[Exercise details]: Convert every text line in the entries below into a Markdown table with the columns Row and Line, numbering the rows and skipping blank lines. Omit the pictures.

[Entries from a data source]
------------
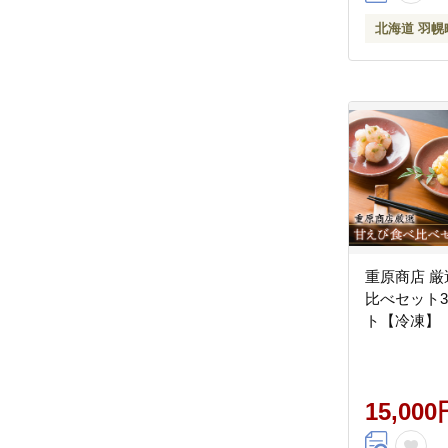
北海道 羽幌
重原商店 厳
比べセット3
ト【冷凍】【
15,000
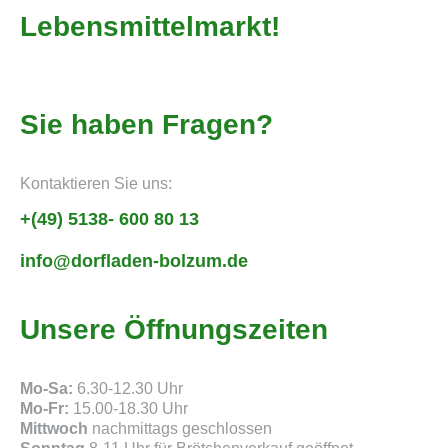
Lebensmittelmarkt!
Sie haben Fragen?
Kontaktieren Sie uns:
+(49) 5138- 600 80 13
info@dorfladen-bolzum.de
Unsere Öffnungszeiten
Mo-Sa:
6.30-12.30 Uhr
Mo-Fr:
15.00-18.30 Uhr
Mittwoch
nachmittags geschlossen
------------
[Result for this exercise]:
| Row | Line |
|---|---|
| 1 | 北海道 羽幌 |
| 2 | 重原商店 厳 |
| 3 | 比べセット3 |
| 4 | ト【冷凍】【 |
| 5 | 15,000 |
| 6 | Lebensmittelmarkt! |
| 7 | Sie haben Fragen? |
| 8 | Kontaktieren Sie uns: |
| 9 | +(49) 5138- 600 80 13 |
| 10 | info@dorfladen-bolzum.de |
| 11 | Unsere Öffnungszeiten |
| 12 | Mo-Sa: |
| 13 | 6.30-12.30 Uhr |
| 14 | Mo-Fr: |
| 15 | 15.00-18.30 Uhr |
| 16 | Mittwoch |
| 17 | nachmittags geschlossen |